Trump was not on the ballot when they won the majority two years ago, and freshmen are often the most vulnerable to defeat as they seek reelection, especially this class of lawmakers who now have to run alongside the president in districts. often off limits to Democrats.
Pelosi went ahead with the risky House vote to impeach the president in late 2019 for his dealings with Ukraine only to see the Republican-controlled Senate vote to acquit him of the charges in a highly charged political environment in early 2019. this year.
When the coronavirus pandemic struck, the Capitol was abruptly closed. Pelosi designed a rule change to allow the House to vote by proxy and work online, but it left lawmakers away from Washington. Now Pelosi is waiting for a solid Covid-19 aid package with the Trump administration, another risky move, seeking a settlement of more than $ 2 trillion that Republicans do not want to give.
Representative Cheri Bustos, a Democrat from Illinois, who is the chair of the party’s campaign arm in the House, said she advised new legislators not to get swept up in the national political debate, but to “run as if they were running. for mayor ”- meeting with voters and responding to issues close to home.
“When we set out to do this job in 2019, we had no idea what this cycle would be like,” said Lucina Guinn, executive director of the Democratic Congressional Campaign Committee.

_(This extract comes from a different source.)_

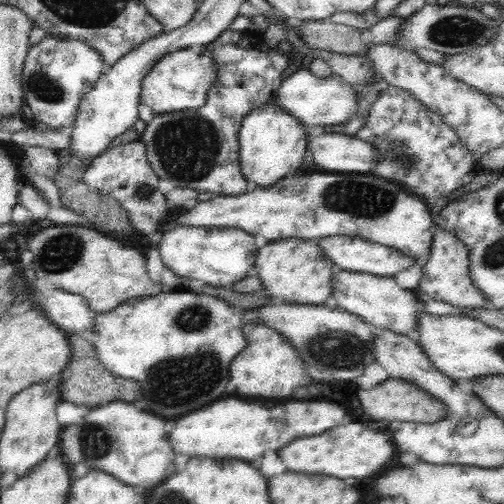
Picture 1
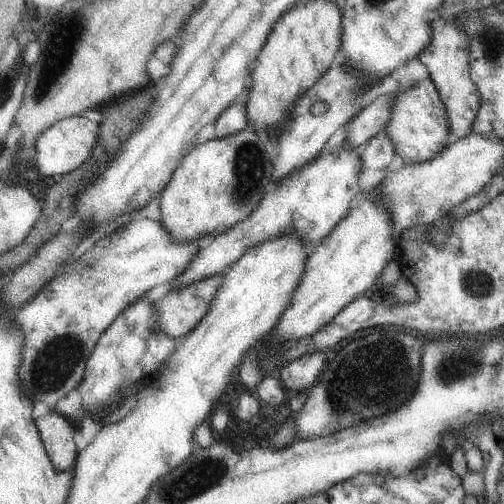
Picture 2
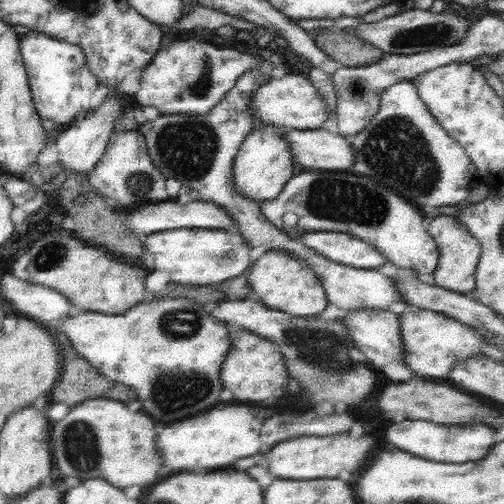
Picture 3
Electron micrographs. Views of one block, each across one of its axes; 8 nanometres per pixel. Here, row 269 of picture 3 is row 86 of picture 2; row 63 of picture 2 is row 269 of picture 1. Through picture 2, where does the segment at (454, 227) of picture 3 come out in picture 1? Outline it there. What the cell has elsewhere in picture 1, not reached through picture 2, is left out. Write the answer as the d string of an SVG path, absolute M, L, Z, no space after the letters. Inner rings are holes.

The goal, he said, was to make the incumbents “as strong as possible” and at the same time recruit new candidates “to establish a great battlefield.”
Money helps. Pelosi is on her way to being a billion dollar fundraiser for her party, a staggering sum over nearly two decades in leadership.
In this election cycle, it raised $ 227.9 million for Democrats, most of it for the House campaign arm, but it also paid $ 4 million for Biden from an August event and sent nearly $ 5 million to state parties. .
“We are ready,” Pelosi said.
He said he thinks Democrats would sweep if the election were today, but there is still a week to go. “It doesn’t keep me awake from the point of view of worrying about it,” she said, “but it wakes me up early to do something about it.”
It’s another surprising twist that the Affordable Care Act, which helped cost Pelosi a majority in the House in the 2010 election after Democrats passed “Obamacare,” is now a political calling card for used to win over Trump voters during the Covid-19 crisis.
Voters have come to trust the health care law guarantees that those with pre-existing health conditions can access insurance and parents can keep their adult children on family policies. A decade after President Barack Obama signed into law the ACA, Republicans are still trying to undo it, including in a court case that heads to the Supreme Court a week after the election.
“Progressive ideas are really popular, not just with progressives but also with moderate voters, with independent voters and maybe even some Republican voters,” said Rep. Pramila Jayapal, D-Washington, co-chair of the progressive caucus.
As Pelosi of California becomes an even more public presence for the party, Republicans run countless campaign ads against her. But he also has a following of those who celebrate his high-profile run-ins with Trump. Since the spring Covid-19 crisis, he has appeared 20 times on Sunday morning news shows and conducted more than 150 national television and radio interviews, his office said.
“I would not miss an opportunity, on behalf of my colleagues, to make sure there is clarity on where we are coming from on some of these issues,” he said.
She plans to run again for president, if the Democrats keep control of the House: “Definitely.”
But that’s for later. Pelosi notes that experts have suggested that Democrats will win between five and 15 seats in the House.
“Our goal was originally to keep the Chamber,” he said. “Anything we get after that will be a further improvement.”